Stored items:
--------------------

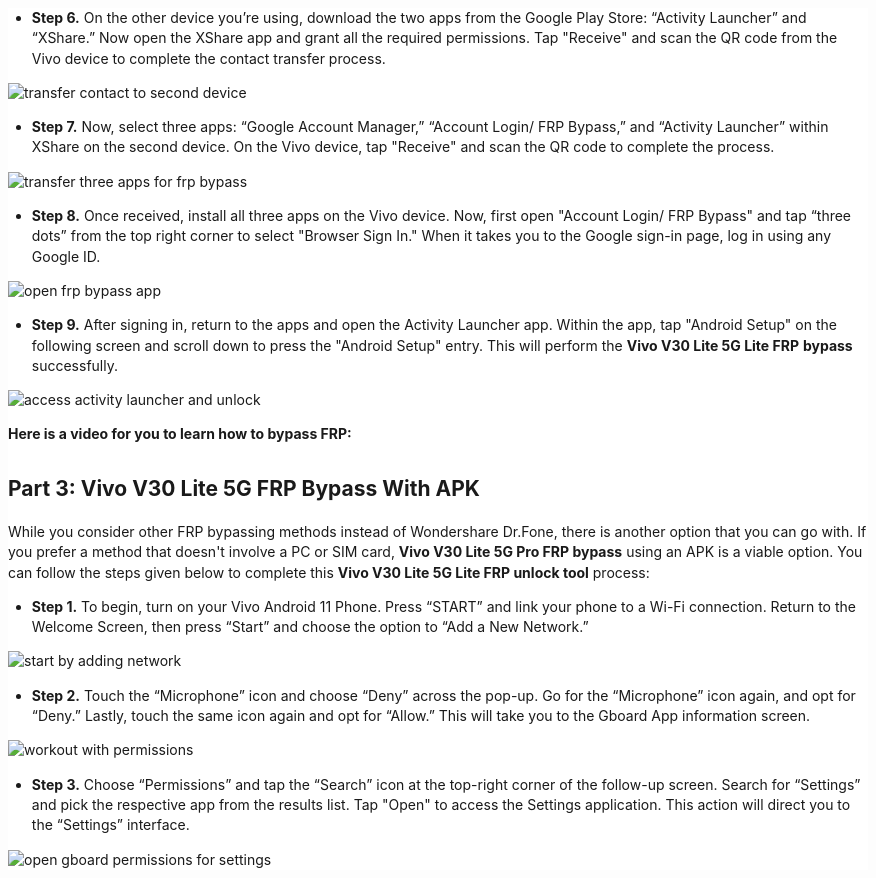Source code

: - **Step 6.** On the other device you’re using, download the two apps from the Google Play Store: “Activity Launcher” and “XShare.” Now open the XShare app and grant all the required permissions. Tap "Receive" and scan the QR code from the Vivo device to complete the contact transfer process.

![transfer contact to second device](https://images.wondershare.com/drfone/article/2024/01/guide-to-tecno-pop-5-frp-bypass-with-best-methods-9.jpg)

- **Step 7.** Now, select three apps: “Google Account Manager,” “Account Login/ FRP Bypass,” and “Activity Launcher” within XShare on the second device. On the Vivo device, tap "Receive" and scan the QR code to complete the process.

![transfer three apps for frp bypass](https://images.wondershare.com/drfone/article/2024/01/guide-to-tecno-pop-5-frp-bypass-with-best-methods-10.jpg)

- **Step 8.** Once received, install all three apps on the Vivo device. Now, first open "Account Login/ FRP Bypass" and tap “three dots” from the top right corner to select "Browser Sign In." When it takes you to the Google sign-in page, log in using any Google ID.

![open frp bypass app](https://images.wondershare.com/drfone/article/2024/01/guide-to-tecno-pop-5-frp-bypass-with-best-methods-11.jpg)

- **Step 9.** After signing in, return to the apps and open the Activity Launcher app. Within the app, tap "Android Setup" on the following screen and scroll down to press the "Android Setup" entry. This will perform the **Vivo V30 Lite 5G Lite FRP** **bypass** successfully.

![access activity launcher and unlock](https://images.wondershare.com/drfone/article/2024/01/guide-to-tecno-pop-5-frp-bypass-with-best-methods-12.jpg)

**Here is a video for you to learn how to bypass FRP:**

<iframe width="100%" height="450" src="https://www.youtube.com/embed/miWC5Jqhi4k" frameborder="0" allowfullscreen="allowfullscreen"></iframe>

## Part 3: Vivo V30 Lite 5G FRP Bypass With APK

While you consider other FRP bypassing methods instead of Wondershare Dr.Fone, there is another option that you can go with. If you prefer a method that doesn't involve a PC or SIM card, **Vivo V30 Lite 5G Pro FRP bypass** using an APK is a viable option. You can follow the steps given below to complete this **Vivo V30 Lite 5G Lite FRP unlock tool** process:

- **Step 1.** To begin, turn on your Vivo Android 11 Phone. Press “START” and link your phone to a Wi-Fi connection. Return to the Welcome Screen, then press “Start” and choose the option to “Add a New Network.”

![start by adding network](https://images.wondershare.com/drfone/article/2024/01/guide-to-tecno-pop-5-frp-bypass-with-best-methods-13.jpg)

- **Step 2.** Touch the “Microphone” icon and choose “Deny” across the pop-up. Go for the “Microphone” icon again, and opt for “Deny.” Lastly, touch the same icon again and opt for “Allow.” This will take you to the Gboard App information screen.

![workout with permissions](https://images.wondershare.com/drfone/article/2024/01/guide-to-tecno-pop-5-frp-bypass-with-best-methods-14.jpg)

- **Step 3.** Choose “Permissions” and tap the “Search” icon at the top-right corner of the follow-up screen. Search for “Settings” and pick the respective app from the results list. Tap "Open" to access the Settings application. This action will direct you to the “Settings” interface.

![open gboard permissions for settings](https://images.wondershare.com/drfone/article/2024/01/guide-to-tecno-pop-5-frp-bypass-with-best-methods-15.jpg)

--------------------

From the records, give the lines from the one containing "- **Step 8.**" to the one containing "## Part 3: Vivo", both included, as a JSON list of strings with one string per line. Leave out blank lines.

[
  "- **Step 8.** Once received, install all three apps on the Vivo device. Now, first open \"Account Login/ FRP Bypass\" and tap “three dots” from the top right corner to select \"Browser Sign In.\" When it takes you to the Google sign-in page, log in using any Google ID.",
  "![open frp bypass app](https://images.wondershare.com/drfone/article/2024/01/guide-to-tecno-pop-5-frp-bypass-with-best-methods-11.jpg)",
  "- **Step 9.** After signing in, return to the apps and open the Activity Launcher app. Within the app, tap \"Android Setup\" on the following screen and scroll down to press the \"Android Setup\" entry. This will perform the **Vivo V30 Lite 5G Lite FRP** **bypass** successfully.",
  "![access activity launcher and unlock](https://images.wondershare.com/drfone/article/2024/01/guide-to-tecno-pop-5-frp-bypass-with-best-methods-12.jpg)",
  "**Here is a video for you to learn how to bypass FRP:**",
  "<iframe width=\"100%\" height=\"450\" src=\"https://www.youtube.com/embed/miWC5Jqhi4k\" frameborder=\"0\" allowfullscreen=\"allowfullscreen\"></iframe>",
  "## Part 3: Vivo V30 Lite 5G FRP Bypass With APK"
]